Random thought: does a parent’s name have a measurable effect on what they name their child? I wish I could tell you, but unfortunately I couldn’t find a large dataset associating real parents and children.
Instead, I stumbled upon this, all of the marriages in NYC since the 1950s. Just the section from 1996-2010 has nearly 2 million real people’s names!
One place to start with this many names is looking at initials: does a person’s last initial correlate at all with their first initial? Fortunately, I can answer this one… and the answer is, seems like it, though I didn’t actually perform any statistical analysis to prove so. (Catchy!)
To start, I first found the expected distribution of first+last initals assuming both were independent. That is, if 5% of the sample population has last initial of M and 5% of the sample population has first initial J, we’d expect .05*.05 = .0025, or 0.25%, of the population to have the initials JM.
I then found the actual distribution of initial pairings. Let’s say .27% of the population is actually named JM. Then there’s a .02% surplus of JMs over what we expected. I performed that calculation for all 676 initial pairing and created the heatmap you see.
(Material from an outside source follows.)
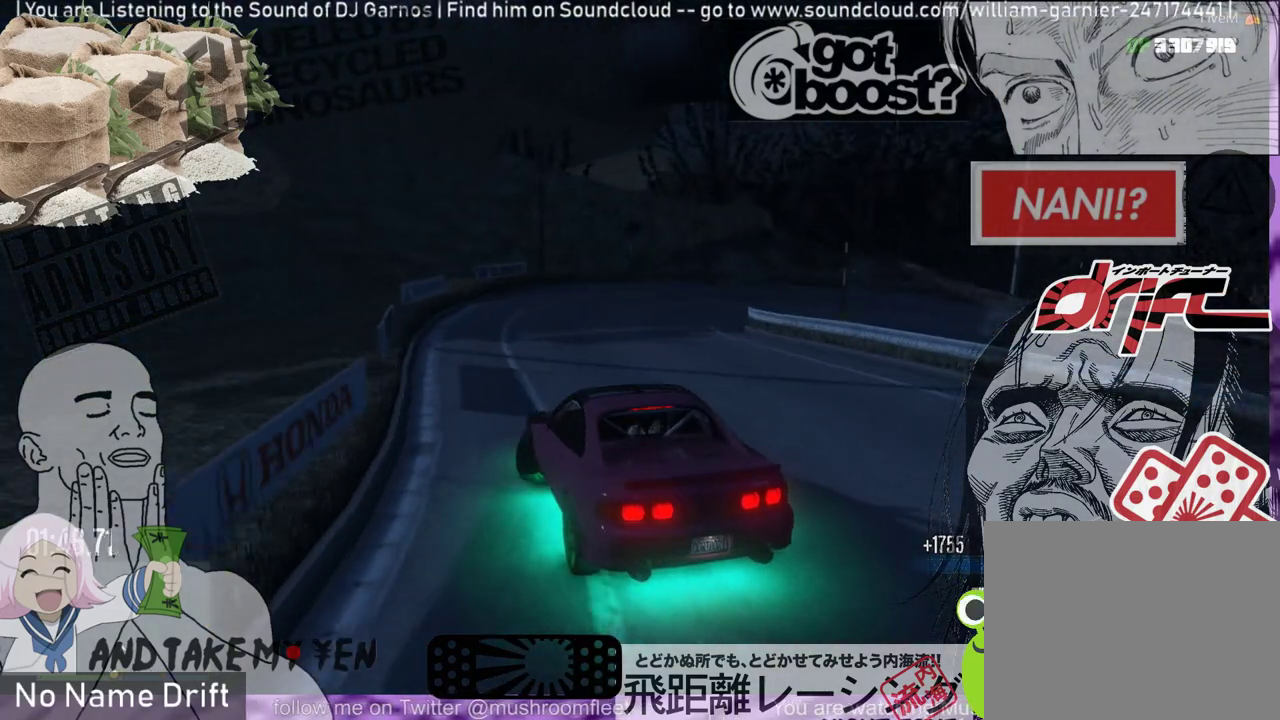
{"buttons": ["R1"], "left_stick": "right", "events": [[367, "R1", "down"]]}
The diagonal stripe of more-common-than-expected double initials is the main thing that stood out to me. Commenters on Reddit’s DataIsBeautiful pointed out the concentrations of WC, XC, YC, and WL, XL, YL are likely due to the large Chinese population in NYC.
Of course, this data comes with caveats. People getting married in NYC are probably not representative of the USA as a whole. Also, people can get married more than once and may skew the distribution a little. On the whole, though, this was a fun exercise using the largest set of real people’s names I could find.